VIENNA, 12 July 2004 - On the occasion of the publication of the Human Development Report 2004 on Thursday, 15 July in Brussels, UNIS Vienna organised a pre-launch press event of the Report at the Austrian Journalists Club in Vienna in collaboration with the Austrian Development Cooperation. The Report was introduced by Gabriele Köhler, a senior expert of the United Nations Development Programme (UNDP) together with Ambassador Georg Lennkh, head of the Austrian Development Cooperation. The event was moderated by Janos Tisovszky of UNIS.

As an introduction, Ms. Köhler gave a short overview of the general intentions of the Human Development Report and then continued by explaining the main focus of this years Report, examining cultural liberty as a key issue of human development. She emphasised the importance of this theme in order to uncover the multiple interconnections of cultural discrimination and economic underdevelopment which were often underestimated, in her opinion. She said it was necessary to concentrate today on a more general concept of culture as a choice of identity and as a way of being.
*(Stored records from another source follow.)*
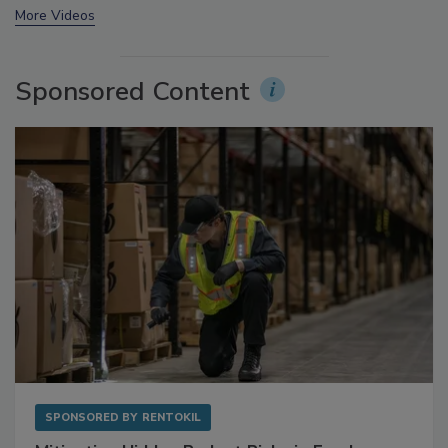
prev
next
More Videos
Sponsored Content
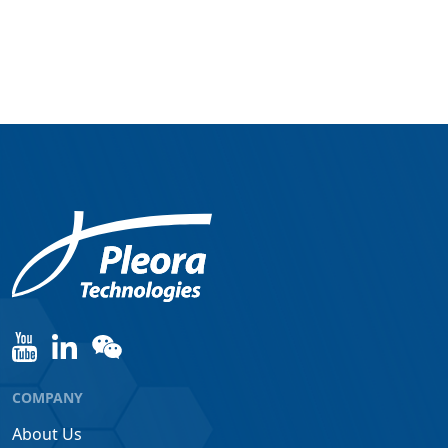
COMPANY
About Us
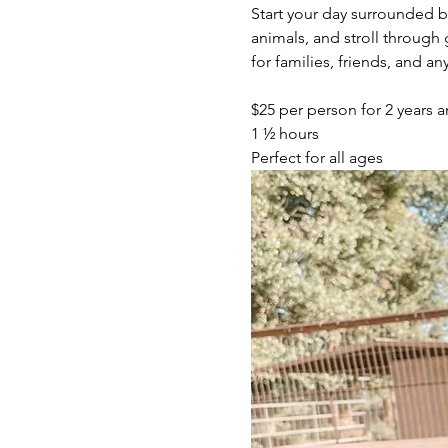
Start your day surrounded 
animals, and stroll throug
for families, friends, and 
$25 per person for 2 years a
1 ½ hours
Perfect for all ages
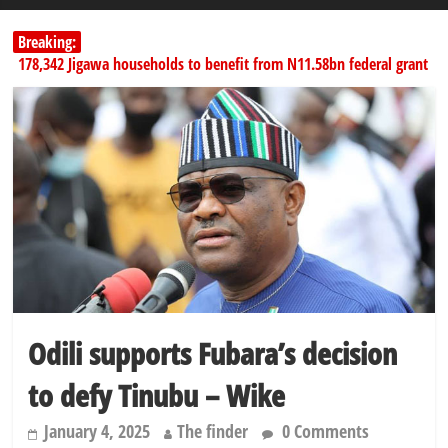
Breaking:
178,342 Jigawa households to benefit from N11.58bn federal grant
PSC hands over 50,000 police recruits for nationwide training
Shettima begins first leave since assuming office as vice president
Dangote slashes PMS by ₦50, diesel by ₦80 per litre
SERAP challenges Tinubu, Atiku, Obi, 16 others to disclose wealth
Odili supports Fubara’s decision
to defy Tinubu – Wike
January 4, 2025
The finder
0 Comments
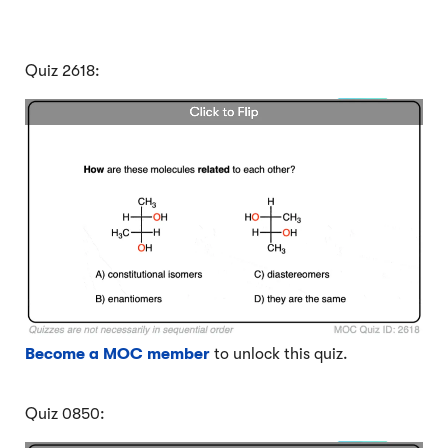
Quiz 2618:
Become a MOC member
to unlock this quiz.
Quiz 0850:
Ms. Köhler expressed the authors' opinion that quality of life could not be measured simply by calculating the per capita income and that, on the other hand, poverty did not simply mean the lack of money but more a lack of choice. She said that some of the main analytic questions considered by the Report were the growing complexity of how individuals identify themselves, the heterogeneity of modern societies and the rejection of repressive and conservative conventions, customs and traditions.
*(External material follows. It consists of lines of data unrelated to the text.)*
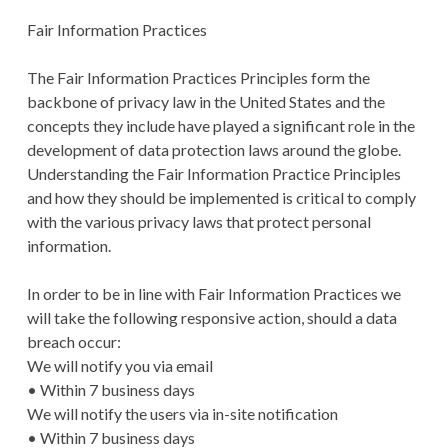
Fair Information Practices
The Fair Information Practices Principles form the
backbone of privacy law in the United States and the
concepts they include have played a significant role in the
development of data protection laws around the globe.
Understanding the Fair Information Practice Principles
and how they should be implemented is critical to comply
with the various privacy laws that protect personal
information.
In order to be in line with Fair Information Practices we
will take the following responsive action, should a data
breach occur:
We will notify you via email
• Within 7 business days
We will notify the users via in-site notification
• Within 7 business days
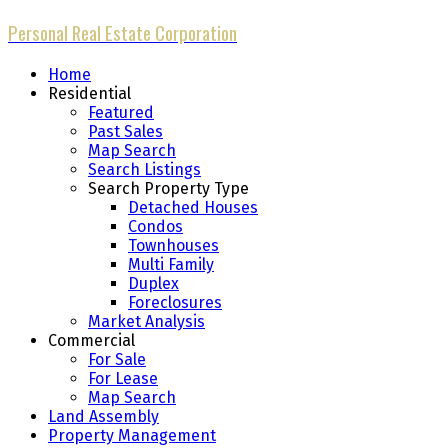
Personal Real Estate Corporation
Home
Residential
Featured
Past Sales
Map Search
Search Listings
Search Property Type
Detached Houses
Condos
Townhouses
Multi Family
Duplex
Foreclosures
Market Analysis
Commercial
For Sale
For Lease
Map Search
Land Assembly
Property Management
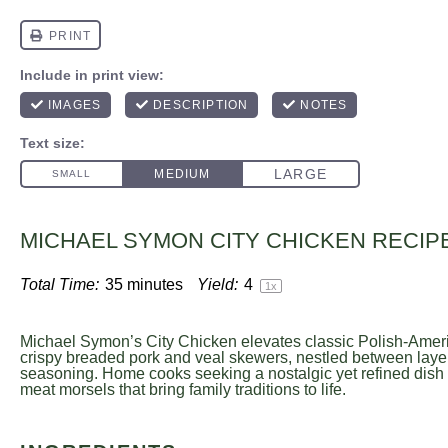
MICHAEL SYMON CITY CHICKEN RECIP
Total Time:
35 minutes
Yield:
4
1
x
Michael Symon’s City Chicken elevates classic Polish-Ameri
crispy breaded pork and veal skewers, nestled between layers
seasoning. Home cooks seeking a nostalgic yet refined dish 
meat morsels that bring family traditions to life.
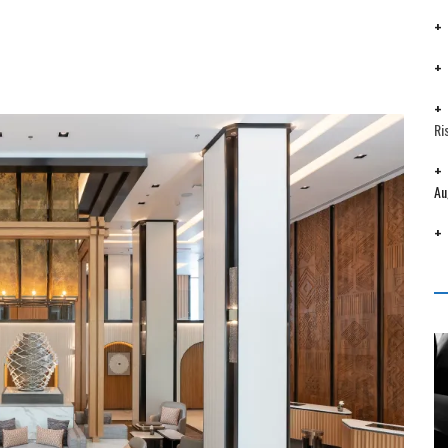
Ri
Au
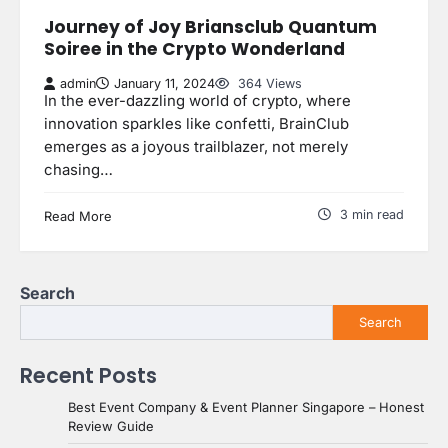
Journey of Joy Briansclub Quantum
Soiree in the Crypto Wonderland
admin
January 11, 2024
364 Views
In the ever-dazzling world of crypto, where
innovation sparkles like confetti, BrainClub
emerges as a joyous trailblazer, not merely
chasing…
3 min read
Read More
Search
Search
Recent Posts
Best Event Company & Event Planner Singapore – Honest
Review Guide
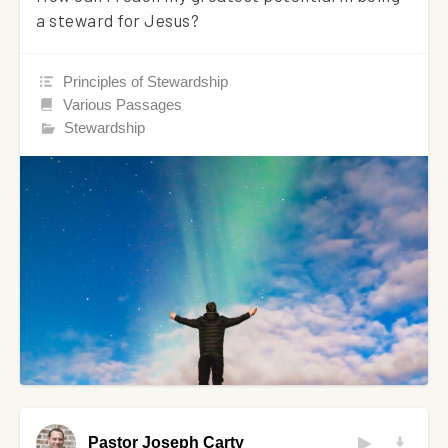
a steward for Jesus?
Principles of Stewardship
Various Passages
Stewardship
Pastor Joseph Carty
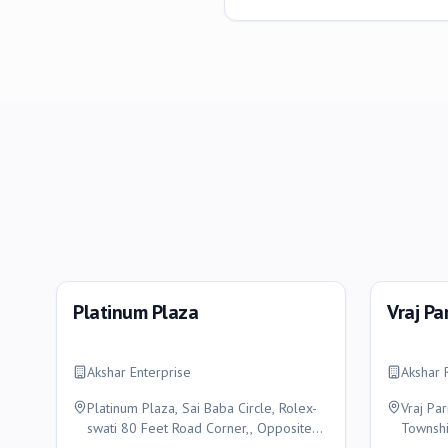
Platinum Plaza
Vraj Pa
Akshar Enterprise
Akshar 
Platinum Plaza, Sai Baba Circle, Rolex-
Vraj Par
swati 80 Feet Road Corner,, Opposite
Townshi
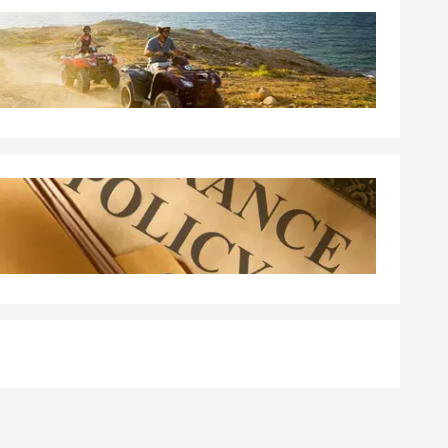
 a policy.
ge quickly
aleigh.
tandard
erage, and the
walk you
ith your
ted happens.
nal liability
're unable to
ommunity.
 the policy is
area, Paul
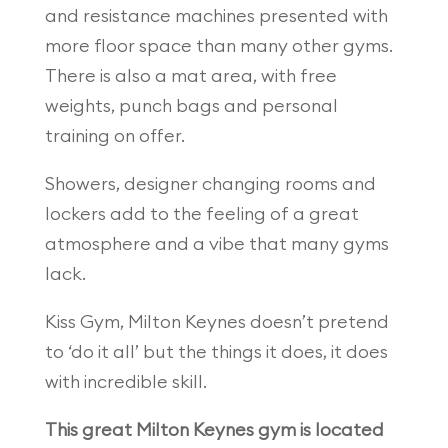
and resistance machines presented with
more floor space than many other gyms.
There is also a mat area, with free
weights, punch bags and personal
training on offer.
Showers, designer changing rooms and
lockers add to the feeling of a great
atmosphere and a vibe that many gyms
lack.
Kiss Gym, Milton Keynes doesn’t pretend
to ‘do it all’ but the things it does, it does
with incredible skill.
This great Milton Keynes gym is located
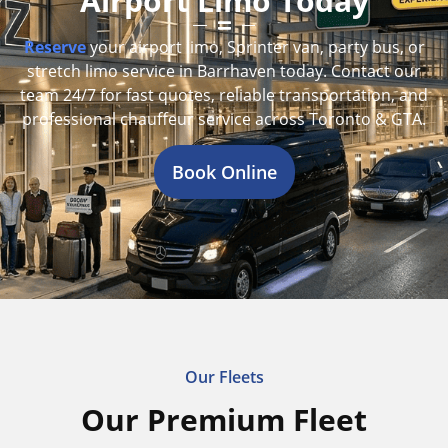
Airport Limo Today
Reserve
your airport limo, Sprinter van, party bus, or
stretch limo service in Barrhaven today. Contact our
team 24/7 for fast quotes, reliable transportation, and
professional chauffeur service across Toronto & GTA.
Book Online
Our Fleets
Our Premium Fleet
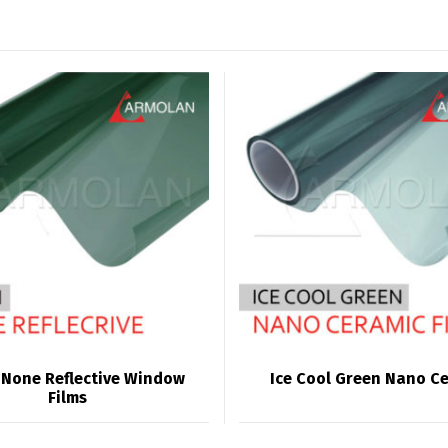
 None Reflective Window
Ice Cool Green Nano C
Films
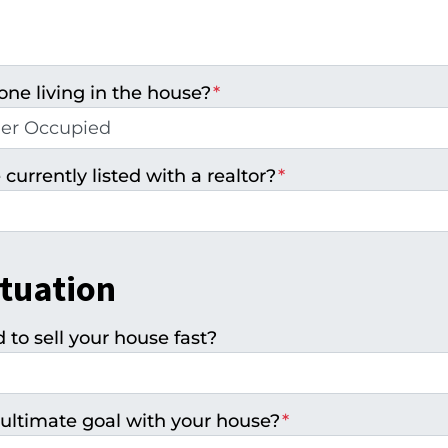
one living in the house?
*
 currently listed with a realtor?
*
ituation
to sell your house fast?
ultimate goal with your house?
*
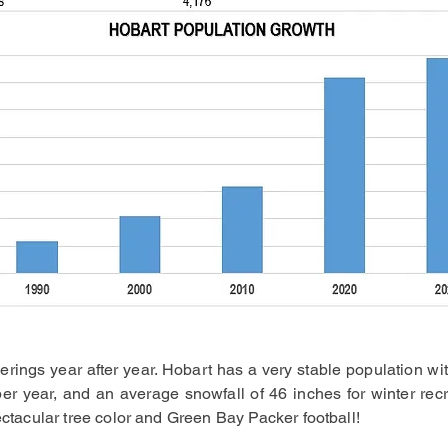
rings year after year. Hobart has a very stable population wit
er year, and an average snowfall of 46 inches for winter rec
pectacular tree color and Green Bay Packer football!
Apart from the analytical approaches, the report examined different political strategies of maintaining peoples right to exercise their ethnic, linguistic and religious identities. These ranged from policies of moderation in multicultural societies to innovative language-policies, ways to deal with racist and fundamentalist tendencies and ideas of connecting cultural and economic prosperity.

Ambassador Lennkh spoke in turn about the complexity of culture and cultural liberty today. He was critical of dealing with the concept of culture from a conflict-centered point of view and portraying culture as one of the main reasons for violent conflicts. He argued that culture was an enormously wide term and that cultural gaps were per se hardly ever to be bridged completely. He pointed out that in most cases, violent conflicts were due to political instrumentation of cultural prejudice rather than simply a difference in cultural approaches.

He stressed that his organization, the Austrian Development Cooperation, has been looking at culture in the past few years from a practical development angle. In that context, he highlighted the enormous achievement of the UNDP to establish a new yardstick of human development by the publication of the Report and the Human Development Index, which were more than simply a comparison in economic data. But, concluding his speech, he also said that primary development goals were far from being accomplished and he predicted the necessity of having to deal with these major problems in the near future. 

The event was followed by a question-and-answer session. In response to the question how the role of religion concerning the so-called "clash of cultures" was dealt with in the Report, Ms. Köhler emphasised the growing attention of the UN towards matters of religion and together with Ambassador Lennkh, she also highlighted the complexities of the relation between religious and ideological beliefs and the respect for human rights.

The event was attended by 20 representatives of major local print- and broadcast-media along with several important NGO's.